Thursday, October 22, 2009

SEC = Soap opEra Conference?

What the heck is wrong with the SEC? You'd think that the strongest conference in college football would have it together. Apparently, they don't:

Kicking Controversy
Steve Spurrier complained that the Alabama kicker was using tape to spot his kicks, which is a 5-yard penalty. This is not news, but pretty much any time an SEC coach says something that will get a couple rednecks riled up, it's going to be on ESPN. The highlight of this article is the sixth paragraph: "'We certainly don't want our players to do anything that's illegal,' Saban said. 'It is a 5-yard penalty if you do anything to enhance the spot. We've done some research on it, and over half the teams in the league do something with it.'" OK, so Saban says, "hey, we are against this illegal stuff, but everyone else does it, so it should be alright if we do it." Cool.
Side note: is it even worth responding to a coach who didn't even fill out his own all-conference ballot?

Lame-o Refs
I don't know how to respond to this one. I mean, are your refs really so clueless that they can't distinguish when it's OK to throw a game altering 15 yard flag. Everyone knows that you don't throw a flag when the game is on the line unless it's really obvious. Or unless it's a really dumb call.
In case you're wondering what all these rednecks are so worked up about, here is a video of the play. Watch the left side of the screen about 8-12 seconds in.

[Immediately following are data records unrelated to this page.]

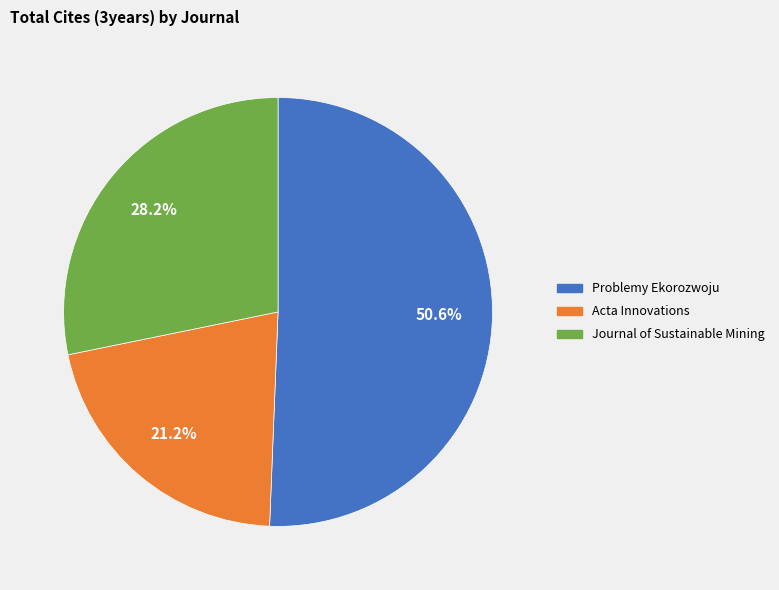

What percentage do Journal of Sustainable Mining and Problemy Ekorozwoju together represent?

78.8%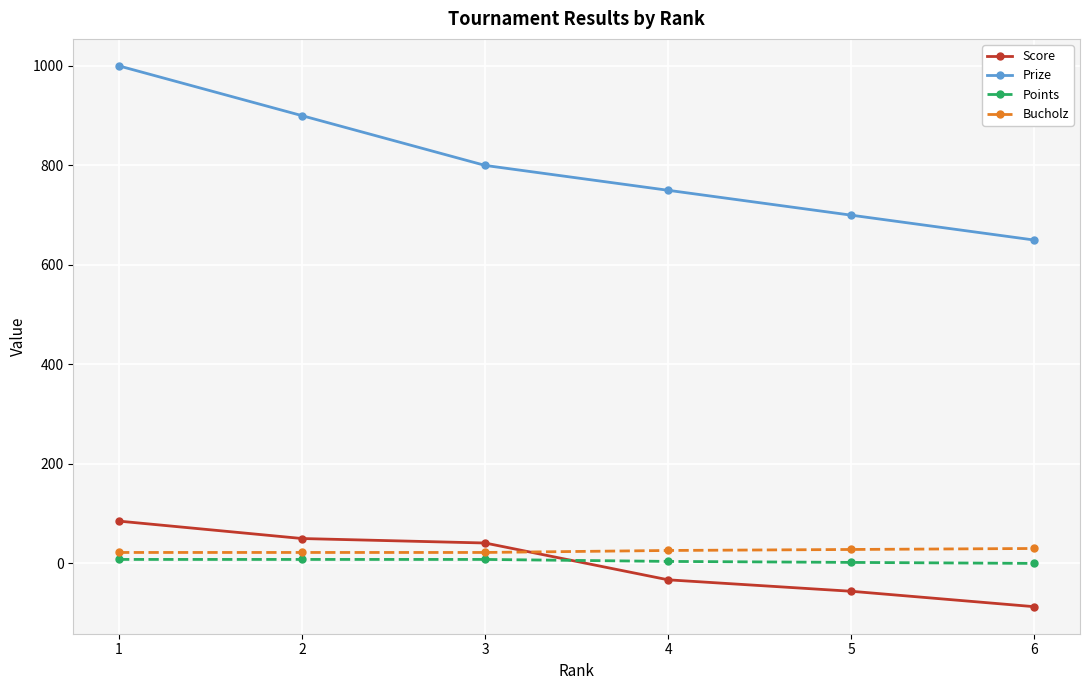

Which series has the largest range (max minus min)?

Prize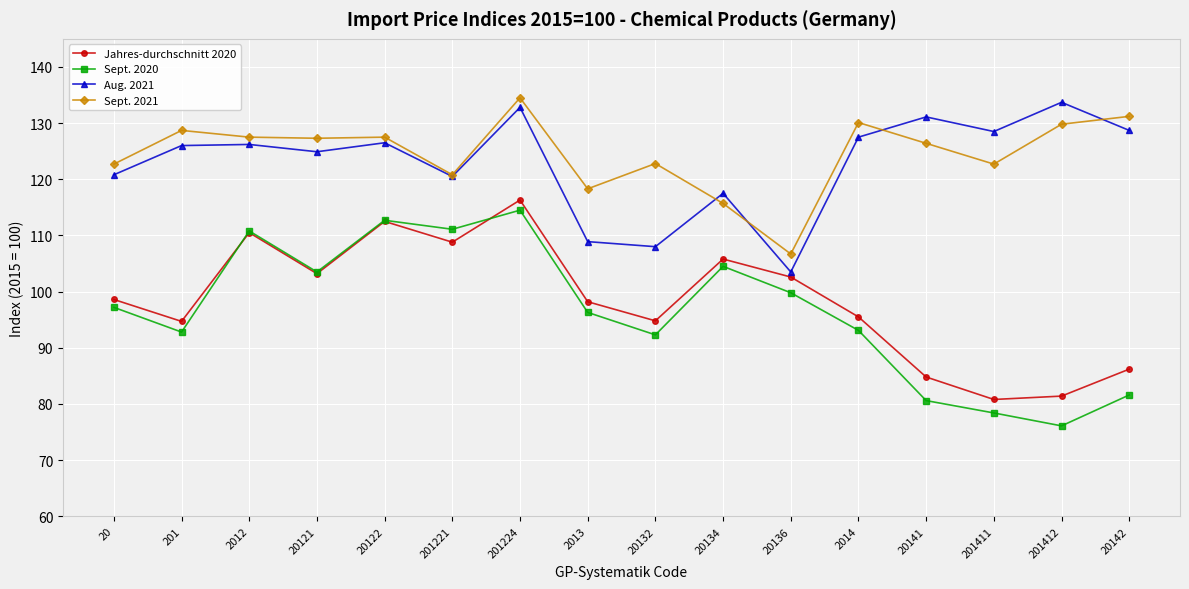

What is the label of the 4th point from the right?

20141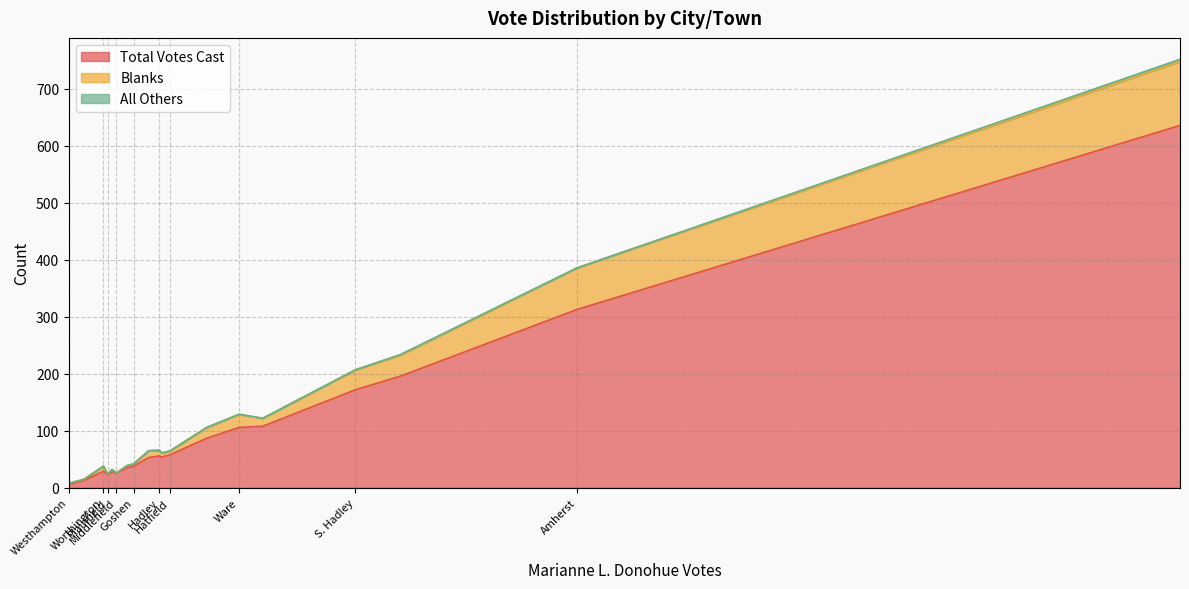

In Total Votes Cast, how many points are lower than both neighbors (excluding endpoints)?

7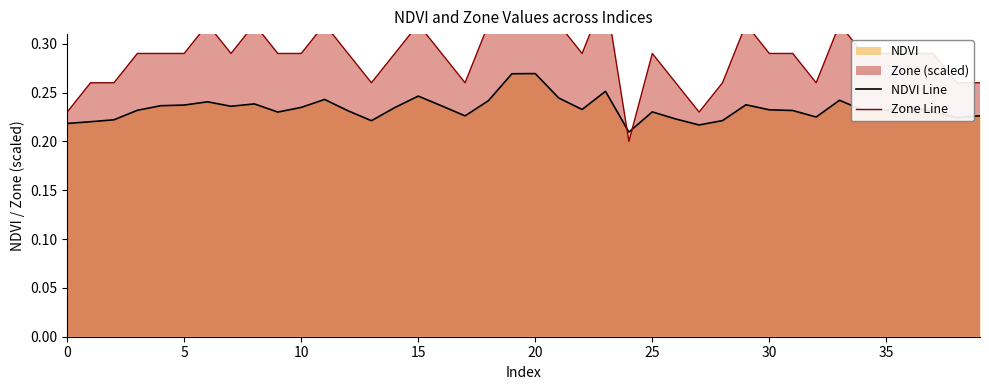

How many lines are shown in the chart?

2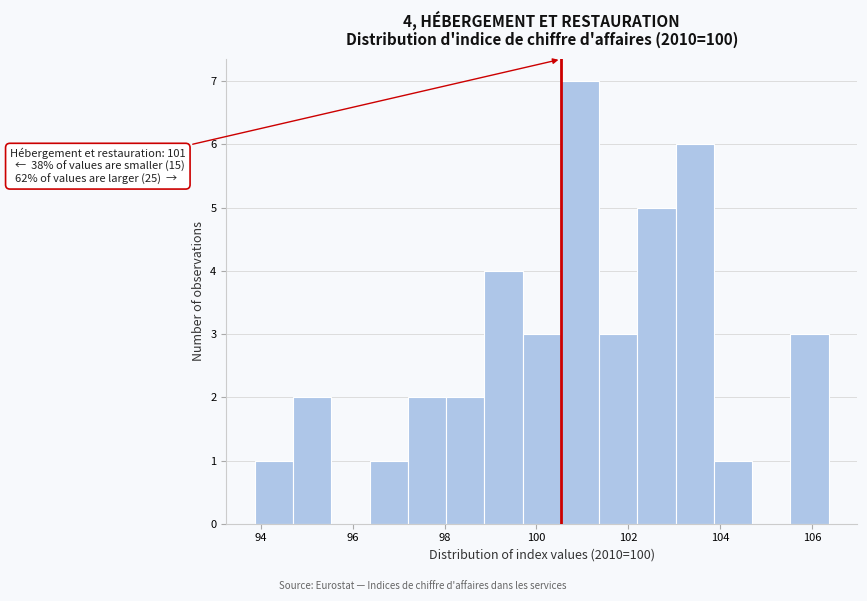

Over which range of the x-axis is the bar tallest?

100.6 to 101.4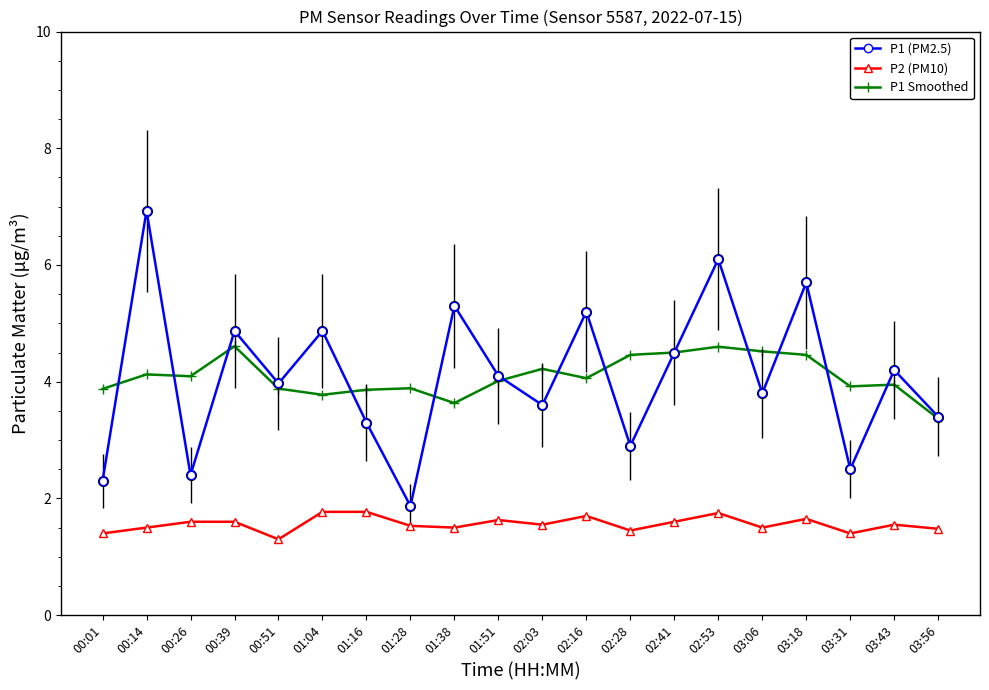

At how many categories does at least one series exceed 1?

20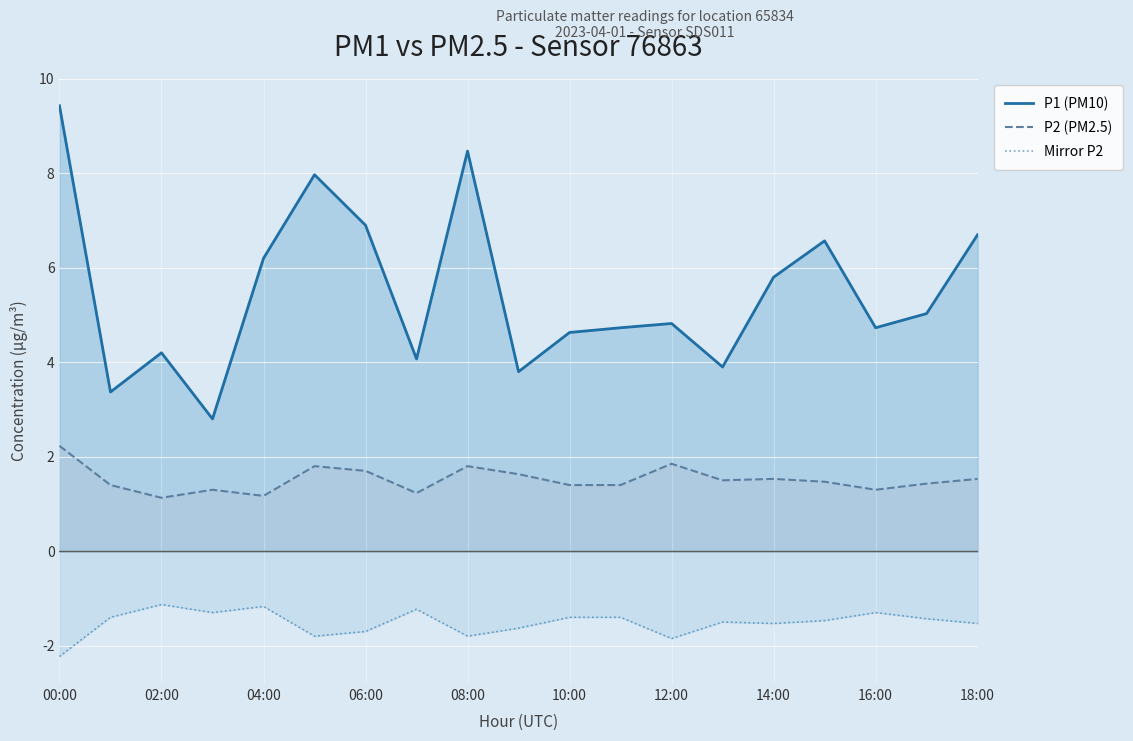

In P2 (PM2.5), how many points are higher than both neighbors (excluding endpoints)?

5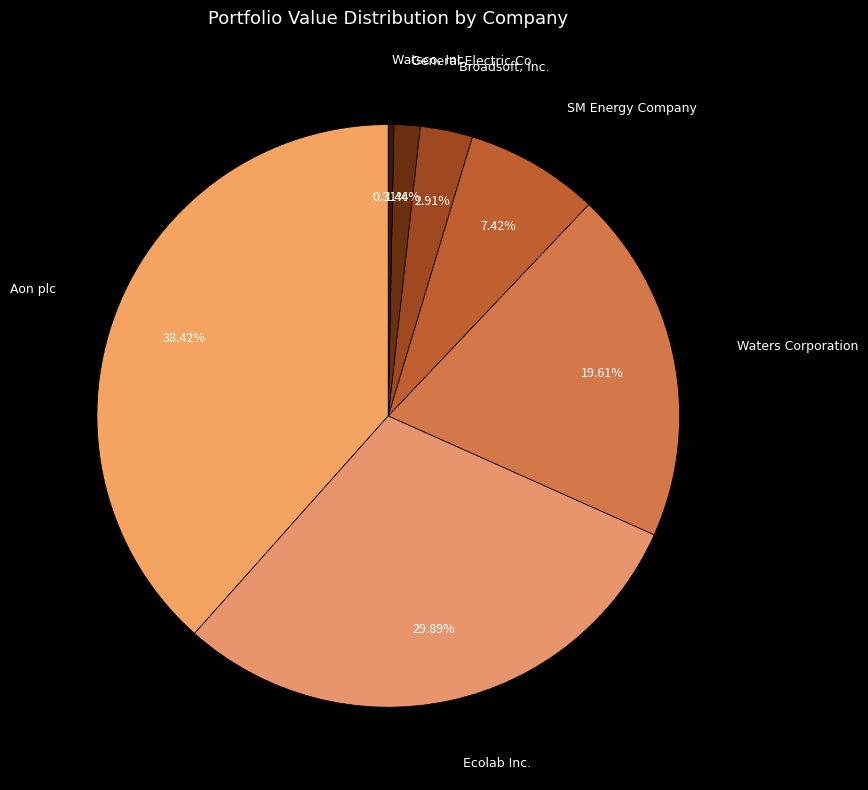

Does any single category account for the majority?

No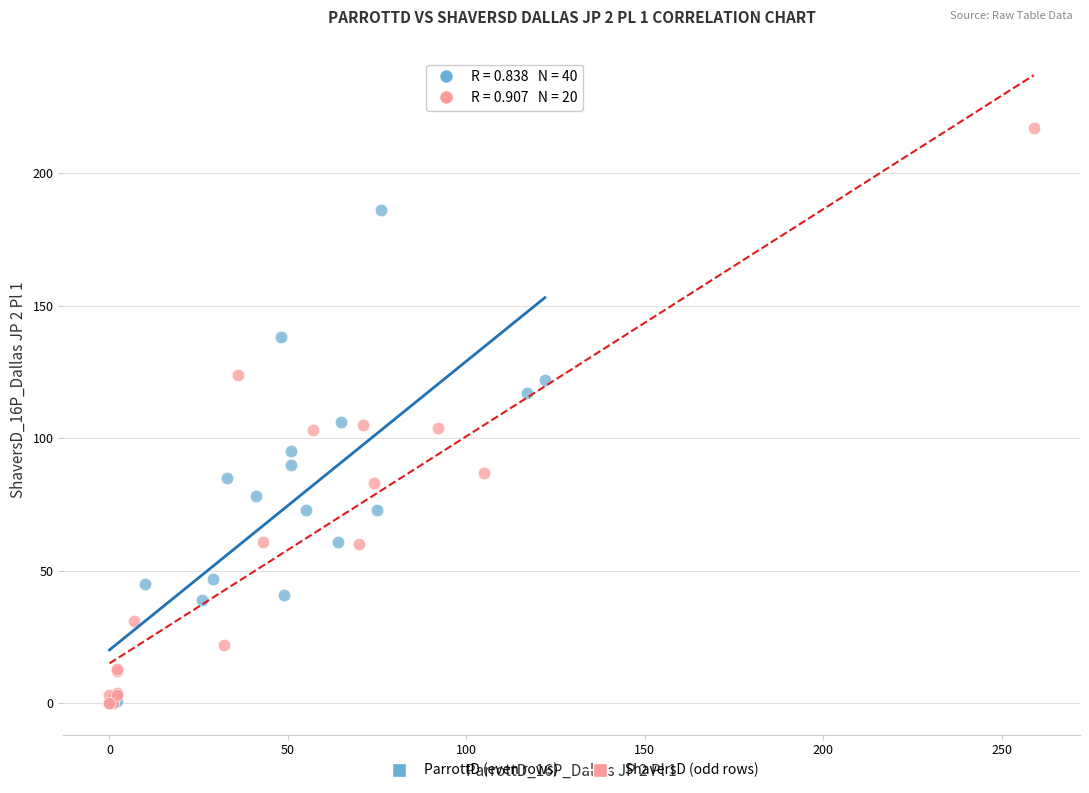

Which series has the widest spread of Y values?

ShaversD (odd rows)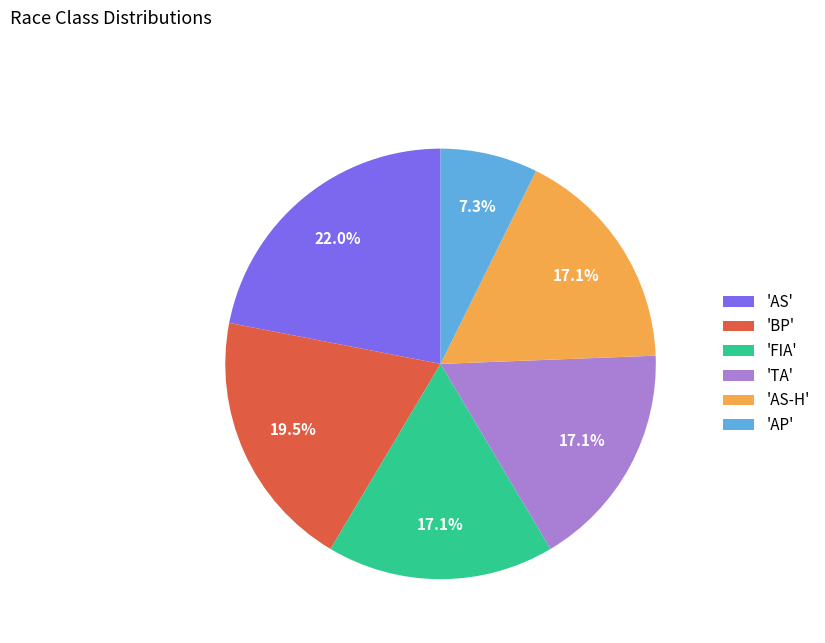

Is there a majority slice in this chart?

No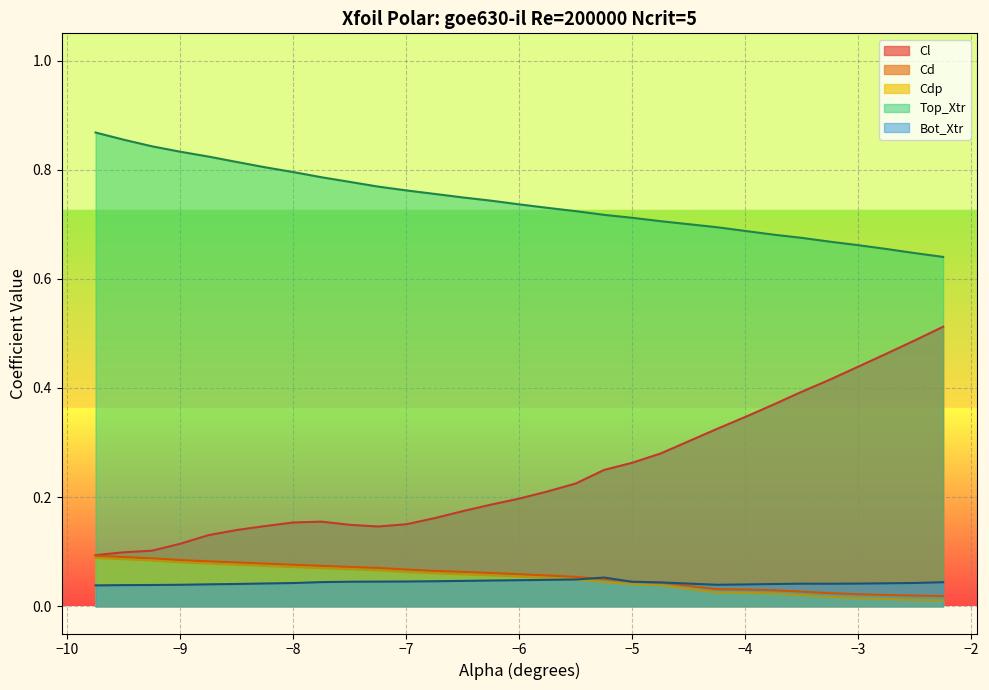

True or false: Cl and Cdp_vals intersect in this chart.

False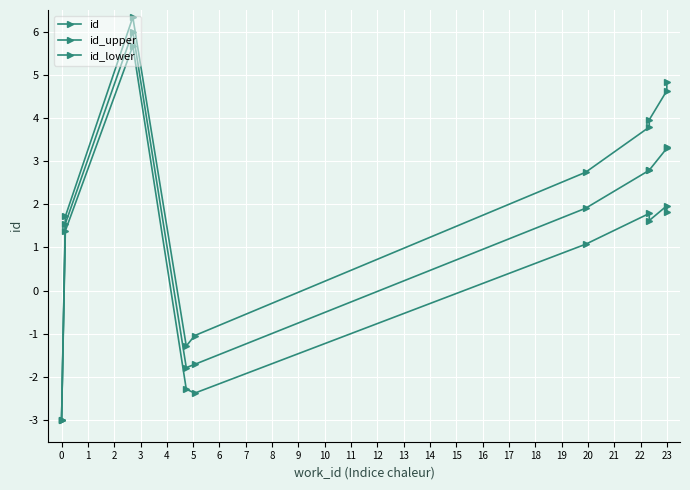

True or false: id and id_upper cross at least once.

False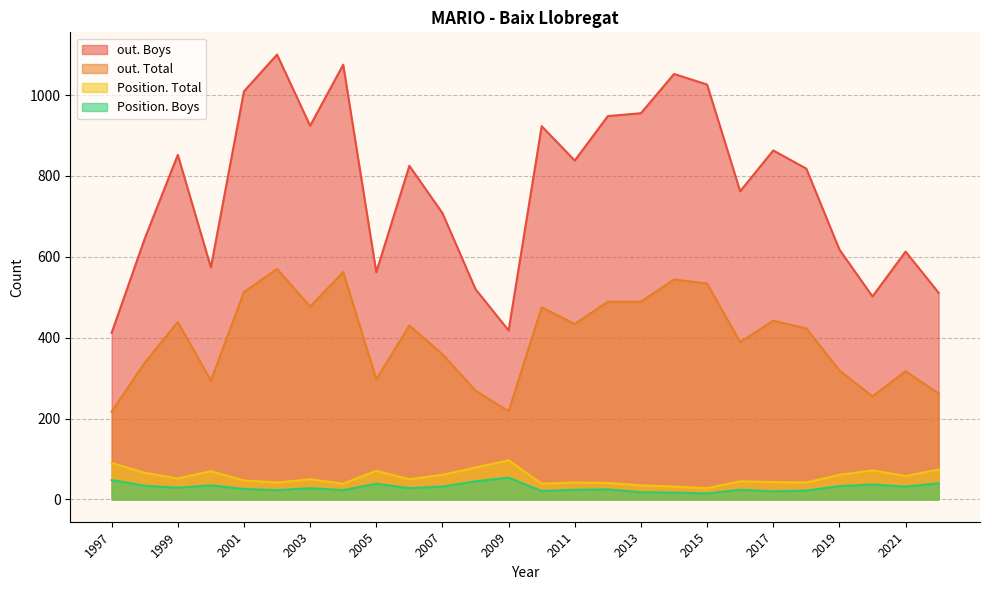

Rank the categories by out. Boys value from highest to lowest.

2002, 2004, 2014, 2015, 2001, 2013, 2012, 2003, 2010, 2017, 1999, 2011, 2006, 2018, 2016, 2007, 1998, 2019, 2021, 2000, 2005, 2008, 2022, 2020, 2009, 1997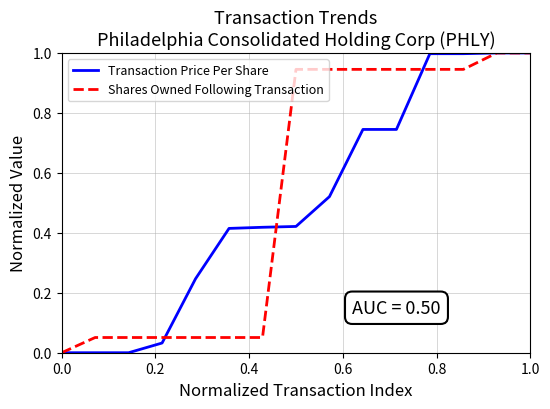

What is the maximum value shown in the chart?

1.0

And I'm sure there's more SEC drama going on, but I don't feel like poking around for it. I just like thinking about how hilarious it would be to coach an SEC team. You coach one of the best programs in the nation, but you also get a side job as a high school girl. Totally!

Wednesday, September 30, 2009

Crazy Much?

Maryland gym patron declares war on Fox News --

Posted using ShareThis

OK. This lady has so many problems, I don't know where to start. Let's start with the most obvious: pretty much everyone who has ever been to a gym knows that nobody really gives a damn what you want to watch. If they did, they would have given you a remote. It's funny that they noted this in the article, as apparently she has complained to the entire Columbia Association, but no one really seems to care.

We also see that the article notes that there are other rowing machines which face TVs that are tuned to other stations. However, one of two things prevents this woman from switching machines. First, the other machines are so crappy that it's not worth switching (not likely at a facility of Supreme Sports' caliber). Or, this woman is so idiotic that she would rather go through the effort of complaining to everyone she finds, including the media, than take the logical step of switching to another machine.

Then come the silly quotes:
"I literally just close my eyes, but the problem I have frankly is, I see out of the corner of my eye. You can't help peeking."
What? I'm just picturing this woman happily rowing with her eyes closed and then suddenly turning into the incredible hulk because she has less self-discipline than a six year old on Christmas morning. On a side note, how do you see out of the corner of your eye if your eyes are closed?

Geddes also has a ready answer for anyone who accuses her of censorship.
"They won't show the Playboy channel," she points out. That could be considered censorship, too.
Again, what the hell are you talking about? First of all, who the hell works out and thinks to themself, "you know what would make this workout even better? Porn." Second, everyone knows that Playboy Channel is on super premium cable and no gym shells out for premium cable, mainly because only crazy people actually care about what's on the TVs.

But she acknowledges one positive benefit to staring at Glenn Beck, Bill O'Reilly and Sean Hannity against her will. Facing Fox News, she said, "does make me exercise harder."
How clever. I completely forgot about what a nutcase you are cuz of that hilarious joke at the end. Way to go.